J'ouvre la porte, et je vois cette femme, la serveuse du Bancomana. Timidement, je l'invite à entrer, malgré mon accoutrement ridicule. Accueillir une femme en pyjama, même à une heure du matin, cela devrait être interdit. Elle avance de quelques pas, mais reste debout, figée, devant moi. Je lui propose un verre d'eau, un café, mais elle refuse d'un simple geste de la main. Alors que je n'avais pas entendu un seul son sortir de sa bouche, elle prononce quelques mots en articulant clairement. Au début je n'ai pas cru à ce qu'elle m'avait dit, mais au fur et à mesure que je lui posais des questions, je compris que son silence me hurlait de m'enfuir. Pendant plusieurs minutes, je l'interroge comme un vulgaire inspecteur à la recherche du meurtrier de son amante. Mais la femme se terre dans un silence infini.
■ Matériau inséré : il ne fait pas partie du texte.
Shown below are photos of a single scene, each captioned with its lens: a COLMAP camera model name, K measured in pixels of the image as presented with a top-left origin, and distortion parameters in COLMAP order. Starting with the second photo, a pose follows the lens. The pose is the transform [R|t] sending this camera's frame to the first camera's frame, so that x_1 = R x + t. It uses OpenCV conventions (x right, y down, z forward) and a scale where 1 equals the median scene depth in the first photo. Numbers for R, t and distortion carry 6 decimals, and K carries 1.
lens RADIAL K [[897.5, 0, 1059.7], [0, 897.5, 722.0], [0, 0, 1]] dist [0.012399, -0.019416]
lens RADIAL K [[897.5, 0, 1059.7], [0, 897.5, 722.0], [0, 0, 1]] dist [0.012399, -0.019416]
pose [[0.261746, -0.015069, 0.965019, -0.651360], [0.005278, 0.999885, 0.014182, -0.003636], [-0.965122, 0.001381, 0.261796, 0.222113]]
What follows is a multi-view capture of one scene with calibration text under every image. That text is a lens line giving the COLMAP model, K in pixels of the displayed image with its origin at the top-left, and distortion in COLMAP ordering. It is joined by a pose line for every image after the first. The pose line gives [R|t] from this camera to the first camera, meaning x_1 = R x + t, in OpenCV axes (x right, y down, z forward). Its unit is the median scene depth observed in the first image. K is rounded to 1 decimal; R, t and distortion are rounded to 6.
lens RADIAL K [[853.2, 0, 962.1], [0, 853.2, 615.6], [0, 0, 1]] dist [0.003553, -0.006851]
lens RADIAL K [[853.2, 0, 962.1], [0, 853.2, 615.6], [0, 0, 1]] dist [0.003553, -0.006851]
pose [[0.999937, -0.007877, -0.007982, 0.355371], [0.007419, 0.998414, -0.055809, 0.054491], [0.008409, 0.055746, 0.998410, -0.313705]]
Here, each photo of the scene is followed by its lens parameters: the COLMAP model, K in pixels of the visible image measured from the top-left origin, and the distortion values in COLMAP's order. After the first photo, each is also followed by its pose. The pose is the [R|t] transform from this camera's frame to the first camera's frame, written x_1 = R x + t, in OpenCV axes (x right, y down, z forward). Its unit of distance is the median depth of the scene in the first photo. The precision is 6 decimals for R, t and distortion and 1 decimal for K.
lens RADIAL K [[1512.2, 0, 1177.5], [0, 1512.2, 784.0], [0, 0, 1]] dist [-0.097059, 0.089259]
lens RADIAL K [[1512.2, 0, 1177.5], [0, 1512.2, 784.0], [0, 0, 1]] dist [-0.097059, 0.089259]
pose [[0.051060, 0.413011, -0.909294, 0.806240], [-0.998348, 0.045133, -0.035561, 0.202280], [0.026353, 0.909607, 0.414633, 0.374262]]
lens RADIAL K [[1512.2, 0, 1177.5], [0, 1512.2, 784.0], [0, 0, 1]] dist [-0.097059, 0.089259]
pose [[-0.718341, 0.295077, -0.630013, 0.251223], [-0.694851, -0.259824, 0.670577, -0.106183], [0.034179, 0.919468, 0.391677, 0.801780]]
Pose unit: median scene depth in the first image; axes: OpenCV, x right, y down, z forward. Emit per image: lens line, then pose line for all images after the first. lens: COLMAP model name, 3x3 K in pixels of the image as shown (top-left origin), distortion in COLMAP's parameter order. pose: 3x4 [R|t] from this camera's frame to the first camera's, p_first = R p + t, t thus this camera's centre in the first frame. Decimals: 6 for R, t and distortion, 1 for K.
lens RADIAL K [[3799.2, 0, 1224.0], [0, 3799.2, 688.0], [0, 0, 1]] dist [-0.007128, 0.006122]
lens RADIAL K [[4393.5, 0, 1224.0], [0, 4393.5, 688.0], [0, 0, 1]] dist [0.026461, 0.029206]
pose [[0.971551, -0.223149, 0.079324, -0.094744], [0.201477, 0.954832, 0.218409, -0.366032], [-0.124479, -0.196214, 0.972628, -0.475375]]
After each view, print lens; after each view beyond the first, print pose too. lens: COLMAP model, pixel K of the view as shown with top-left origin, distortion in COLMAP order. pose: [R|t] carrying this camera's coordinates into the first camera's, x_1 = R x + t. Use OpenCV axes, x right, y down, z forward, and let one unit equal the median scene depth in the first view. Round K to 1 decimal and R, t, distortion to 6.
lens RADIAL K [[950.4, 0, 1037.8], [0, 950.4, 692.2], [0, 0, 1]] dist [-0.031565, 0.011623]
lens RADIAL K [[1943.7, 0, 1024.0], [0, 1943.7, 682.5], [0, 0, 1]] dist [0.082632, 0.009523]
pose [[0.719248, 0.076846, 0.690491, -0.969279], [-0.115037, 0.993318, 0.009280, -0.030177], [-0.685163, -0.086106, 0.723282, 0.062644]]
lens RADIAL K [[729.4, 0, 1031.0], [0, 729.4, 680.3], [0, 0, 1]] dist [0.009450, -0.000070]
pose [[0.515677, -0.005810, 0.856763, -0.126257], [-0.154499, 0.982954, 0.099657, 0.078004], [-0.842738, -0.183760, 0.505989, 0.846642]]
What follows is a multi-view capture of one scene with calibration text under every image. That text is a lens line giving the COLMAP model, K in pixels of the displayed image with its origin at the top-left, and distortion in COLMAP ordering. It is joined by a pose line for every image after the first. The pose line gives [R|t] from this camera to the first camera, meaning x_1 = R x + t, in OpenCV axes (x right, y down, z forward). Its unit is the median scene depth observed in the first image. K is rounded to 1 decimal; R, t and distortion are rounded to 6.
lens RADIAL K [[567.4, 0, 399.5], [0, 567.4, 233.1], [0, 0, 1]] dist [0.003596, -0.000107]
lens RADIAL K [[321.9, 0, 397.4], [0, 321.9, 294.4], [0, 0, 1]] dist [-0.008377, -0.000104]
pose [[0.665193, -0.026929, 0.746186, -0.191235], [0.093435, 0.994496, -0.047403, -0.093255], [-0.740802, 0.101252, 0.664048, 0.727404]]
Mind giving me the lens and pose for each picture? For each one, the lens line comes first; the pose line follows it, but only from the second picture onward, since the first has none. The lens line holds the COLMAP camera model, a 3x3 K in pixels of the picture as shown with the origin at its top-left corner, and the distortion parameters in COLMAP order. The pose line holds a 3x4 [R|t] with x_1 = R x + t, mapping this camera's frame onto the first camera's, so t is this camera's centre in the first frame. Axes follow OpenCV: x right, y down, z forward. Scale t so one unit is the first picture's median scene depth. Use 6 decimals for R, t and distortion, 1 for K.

Je pouvais presque percevoir ce silence, sombre et obscur, froid et sec.

Glacial.

J'ai tellement de questions.

Après un long moment à plonger son regard dans le mien, elle décide de me tendre un petit objet plat en métal, et quand je le saisis, elle le lâche et opère un demi-tour, sans prévenir.

Je ferme la porte, et observe l'objet en métal. J'aperçois des gravures, et en plissant les yeux, devine les inscriptions : "Giselle Demänner, 1958 - 2024".

Un sentiment d'effroi commence à prendre possession de mes pensées, je sens des frissons parcourir mon échine. Ma gorge se noue et je repense aux mots de cette femme :

"Je suis venue chercher Giselle. Mais ton tour n'est pas venu, Zélophe. J'ai besoin de toi demain."

Je déteste ce prénom.

Il était clair, à présent, que même la Mort refusait de m'accueillir maintenant.